You can see the strength of your position by stepping into your rival's shoes. he runs a risk anytime he cuts price to go after your business. Remember the Eight Costs of Bidding ?

1-He's unlikey to succeed, so there are better uses of his time.

2-When he wins the business, the price is often so low he loses money.

3-You can retaliate and he ends up trading a high margin customer for a low margin customer.

4-Win or lose, he helps establish a lower price, his existing customers will then want a better deal.

5-He'll set a bad precedent because new customers will use the low price as a benchmark.

6-You will also use the low price he helped create as a benchmark.

7-It doesn't help him to give his customers competitors a better cost position.

8-He shouldn't destroy your glass house - if you are a little vulnerable, you'll be less likely to go after his accounts.

Despite this list of reasons, a rival might still try, in hope of gaining new business. But when you have MCCs, that justification is much weaker.

Putting in MCCs changes the game in a way that is clearly a win for you. As for rivals, while its true they have less chance to take market share from you, there is, perhaps surprisingly, a win element here too. Your higher prices set a good precedent, they give rivals some room to raise prices to their own customers - because with your higher profits - you have more to lose. That's the glass house effect again.

As for customers, why do they go along with MCCs? Even without a formal MCC, it is generally accepted that customers don't leave their suppliers without giving them a last chance to bid. It may be that they are focused on the short term and in return for a price break today, they're willing to accept less bargaining power tomorrow. In some cases it may be they don't thoroughly understand the rule's implications.

Whatever the reasons, MCCs do offer benefits to customers. This is because MCCs assure providers of a long term relationship with customers, even in the absence of long term contracts. With this assurance, providers are more willing to invest in serving the customers better. This partnership orientation can lead to a long term win for the customer.

If you are a rival provider, remember that asking for an MCC is a way of getting paid to play. If your competitor's customer wants you to bid, but won't pay you to play in cash, ask for an MCC. If one of your existing customers has solicited fresh bids for his business, forcing you to come down on price - ask for an MCC in the new contract. The customer may consider this a small concession to make in light of the price concessions you made. Since having the MCC will take the guess work out of future pricing, you won't have to lower your price pre-emptively. If another provider underbids you, you'll now have the chance to respond. And as pointed out earlier, others will have much less incentive to underbid you.

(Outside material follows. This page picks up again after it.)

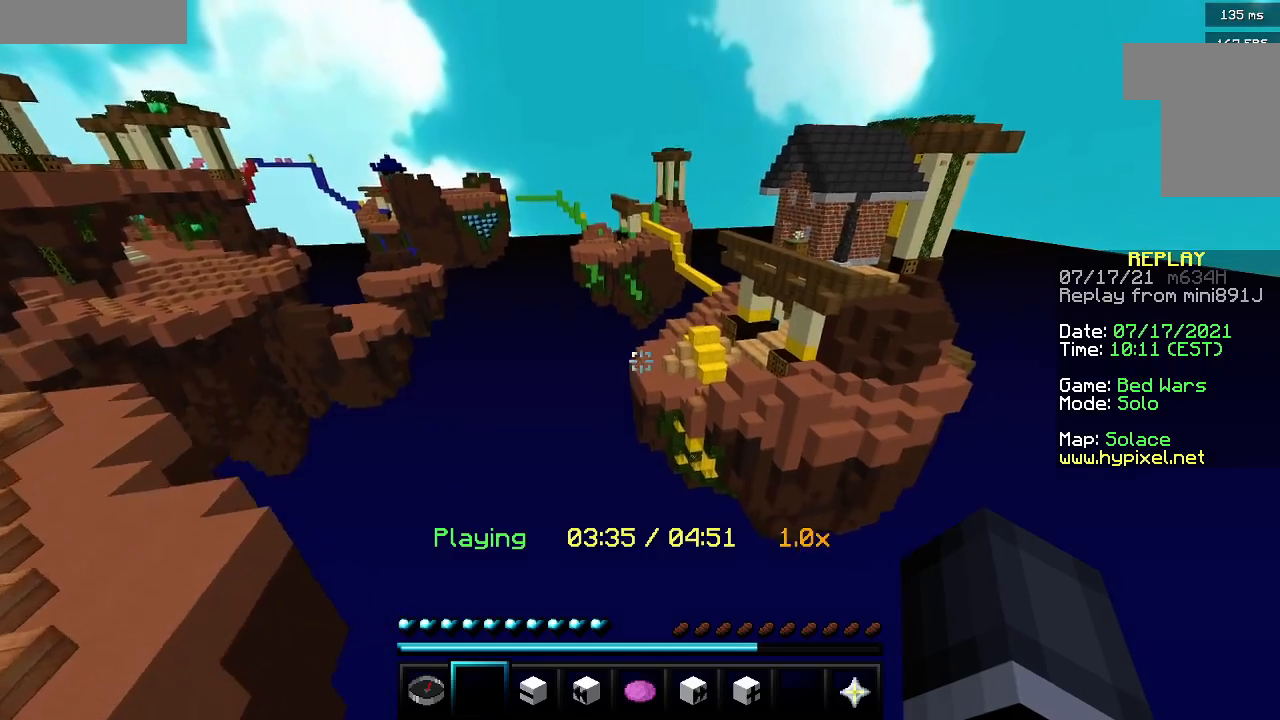
{"keys": ["a", "w"], "mouse": [], "events": [[383, "a", "down"]]}
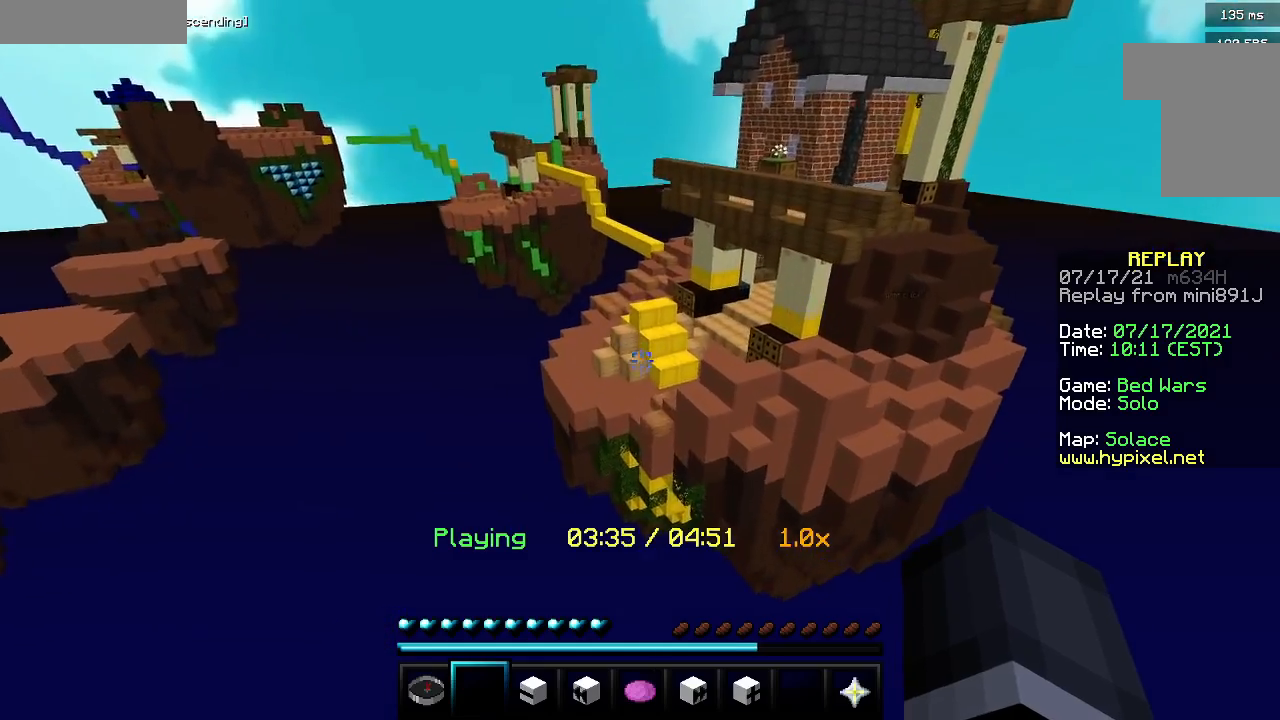
{"keys": ["a", "w"], "mouse": [], "events": []}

Like "Most Favored Customer" clauses, "Meet the Competition" clauses are not fool proof. They create vulnerability if you face a rival whose main objective in life appears to be hurting you, rather than doing well for them self. Normally if a rival comes in with a lower price, he'd better be prepared to deliver. If you have an MCC however, your rival can make a low bid, fully expecting that you will match it and he won't have to make good on his offer. He can lower your profits without having to put himself on the line. This strategy may not be in your rival's self interest, but you can't assume that your rivals will always see their self interest the way you do.

Meet the Competition Clause

Pro

1. Reduces the incentive for competitors to bid.

2. Takes the guess work out of bidding- you know what bid you have to beat.

3. Lets you decide whether to keep the customer.

Con

1. Allows a competitor to bid without having to deliver.